Perché l’Occidente deve imparare a fare i conti con Russia e Cina
Vladimir Putin e Xi Jinping hanno prospettive di potere superiori a quelle di qualsiasi leader occidentale. Ecco perché è il caso che Usa e Ue prendano atto che sono interlocutori legittimati con cui trattare. L'analisi di Giampiero Gramaglia
Adesso, siamo certi che, per un bel po’ di tempo, avremo a che fare con loro: con Vladimir Putin, che è stato appena confermato presidente della Russia con una sostegno plebiscitario, persino superiore alle previsioni (intorno al 75 per cento); e con Xi Jinping, che la scorsa settimana s’è visto rinnovare il mandato quasi all’unanimità dal Congresso del Popolo, il Parlamento cinese.

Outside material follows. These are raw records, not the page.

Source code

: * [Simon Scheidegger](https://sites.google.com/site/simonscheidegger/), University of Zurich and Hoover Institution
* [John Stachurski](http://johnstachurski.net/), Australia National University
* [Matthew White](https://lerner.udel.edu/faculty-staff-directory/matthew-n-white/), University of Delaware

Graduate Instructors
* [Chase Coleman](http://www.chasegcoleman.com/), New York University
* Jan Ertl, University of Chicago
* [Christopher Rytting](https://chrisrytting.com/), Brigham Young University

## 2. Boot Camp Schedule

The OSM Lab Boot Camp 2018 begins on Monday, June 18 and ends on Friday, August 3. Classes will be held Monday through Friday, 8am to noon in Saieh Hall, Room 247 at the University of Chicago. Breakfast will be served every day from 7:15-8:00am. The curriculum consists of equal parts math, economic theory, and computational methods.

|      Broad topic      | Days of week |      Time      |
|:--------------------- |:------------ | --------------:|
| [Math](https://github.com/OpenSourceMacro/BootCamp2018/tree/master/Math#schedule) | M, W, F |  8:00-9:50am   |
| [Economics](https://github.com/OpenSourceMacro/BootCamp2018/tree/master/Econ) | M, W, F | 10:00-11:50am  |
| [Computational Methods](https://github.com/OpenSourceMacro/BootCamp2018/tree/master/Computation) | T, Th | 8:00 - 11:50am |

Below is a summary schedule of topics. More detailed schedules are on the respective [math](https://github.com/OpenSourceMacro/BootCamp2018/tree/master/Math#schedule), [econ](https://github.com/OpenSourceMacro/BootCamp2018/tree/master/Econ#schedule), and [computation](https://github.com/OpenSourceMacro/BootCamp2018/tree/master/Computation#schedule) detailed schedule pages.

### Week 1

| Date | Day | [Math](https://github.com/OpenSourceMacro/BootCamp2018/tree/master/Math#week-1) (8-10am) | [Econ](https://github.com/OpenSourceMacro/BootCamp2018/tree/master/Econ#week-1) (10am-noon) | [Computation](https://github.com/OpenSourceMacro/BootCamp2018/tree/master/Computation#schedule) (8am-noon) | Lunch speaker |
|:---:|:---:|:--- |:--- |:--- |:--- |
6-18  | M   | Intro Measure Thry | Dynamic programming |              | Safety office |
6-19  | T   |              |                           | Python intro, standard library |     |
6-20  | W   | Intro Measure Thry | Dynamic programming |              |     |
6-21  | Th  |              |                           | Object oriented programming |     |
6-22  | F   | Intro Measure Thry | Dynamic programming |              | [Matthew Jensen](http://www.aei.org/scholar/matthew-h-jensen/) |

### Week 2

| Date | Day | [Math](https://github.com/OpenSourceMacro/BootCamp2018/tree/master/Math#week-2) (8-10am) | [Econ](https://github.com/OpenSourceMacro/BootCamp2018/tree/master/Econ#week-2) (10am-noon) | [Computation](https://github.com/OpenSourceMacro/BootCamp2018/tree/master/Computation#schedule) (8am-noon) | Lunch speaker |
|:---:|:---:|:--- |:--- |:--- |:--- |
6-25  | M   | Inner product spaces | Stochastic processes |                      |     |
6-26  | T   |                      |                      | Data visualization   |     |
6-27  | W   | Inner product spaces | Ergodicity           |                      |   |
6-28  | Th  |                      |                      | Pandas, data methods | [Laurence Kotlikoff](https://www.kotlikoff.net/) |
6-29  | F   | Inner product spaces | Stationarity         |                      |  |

Per Putin, è teoricamente l’ultimo giro: è stato presidente per due mandati quadriennali consecutivi dal 2000 al 2008 e, dopo un giro di valzer col suo premier Dmitry Medvedev – per un quadriennio, s’invertirono i ruoli -, ha ottenuto altri due mandati consecutivi di sei anni dal 2012 al 2024.
Per Xi, al potere dal 2013, siamo al secondo mandato, ma la sua presidenza è ormai teoricamente illimitata, perché sono stati appena aboliti i limiti a successive riconferme.
Putin e Xi, uomini apparentemente senza età – il russo va per i 66 anni, il cinese per i 65 -, ma ben radicati nel loro tempo e nei loro ‘paesi continenti’, hanno prospettive di potere e di governo superiori a quelle di qualsiasi leader occidentale: i mandati di Trump, Macron, la Merkel, la May scadono tutti prima dei loro e sono, per di più, sottoposti a verifiche parlamentari ed elettorali ben più contrastate delle loro.
Con i suoi 24 anni da ‘uomo forte’ della Grande Russia, Putin è il leader russo di maggiore durata dopo la zarina Caterina II, imperatrice 34 anni dal 1762 al 1796, Stalin, dittatore sovietico 29 anni dal 1924 al 1953, e lo zar Pietro il Grande (sul trono dal 1696 al 1724). Leonid Brezhnev guidò l’Urss per 18 anni dal 1964 al 1982.
Sarà, quindi, il caso di prendere atto che gli Stati Uniti e l’Unione europea, la Nato e i nostri singoli stati avranno in Putin – e Xi – interlocutori legittimati da procedure certamente discutibili dal punto di vista delle valenze democratiche, ma comunque espressioni d’una chiara volontà popolare.
E sarà pure il caso di accettare che Russia – e Cina – sono presenze imprescindibili sulla scena mondiale, con cui non basta trattare a sanzioni e dazi.
Invece, l’Occidente accolse fra i Grandi la Russia smarrita e impoverita di Boris Ieltsin, salvo poi cacciare dal G8 la Russia assertiva e prepotente di Putin, capace di angherie sui fronti che Mosca considera interni – dalla Cecenia alla Crimea al Donbass in Ucraina, passando per l’Ossezia e l’Abkazia – e di giocare un ruolo decisivo nel Medio Oriente, specie in Siria, soprattutto a causa delle titubanze e delle latitanze occidentali. E, adesso, le rimprovera – magari legittimamente – ingerenze, cyber-attacchi e ‘spy stories’, come se quei giochi li avessero inventati al Cremlino.
Anche in queste ore, stiamo a fare le pulci alla vittoria di Putin, perché l’affluenza alle urne non sarebbe stata superiore all’obiettivo auto-prefissato del 70 per cento, quando nessuno discute la legittimità, ad esempio, di un presidente degli Stati Uniti scelto dalla metà dei potenziali elettori e, per di più, votato da meno della metà di quelli andati alle urne.
Certo, Putin non ha avversari: un po’ perché quelli che ci sono valgono poco – il comunista col Rolex Pavel Grudinin è stato l’unico oltre il 10 per cento – e un po’ perché quelli più temibili li mette fuori gioco – è il caso del blogger Alexei Navalny -.
“Ci aspettano sfide enormi, serve una svolta”, ha detto Putin una volta rieletto: parole, forse, banali, di circostanza. Sinceri, invece, anche se ironici, i ringraziamenti alla May e all’Occidente, che, con le accuse alla Russia sul caso Skripal, hanno ulteriormente compattato, se mai ve ne fosse bisogno, l’elettorato intorno al presidente. Fra le primissime congratulazioni giunte al Cremlino, quelle di Xi: fra ‘presidenti eterni’, o quasi, ci s’intende.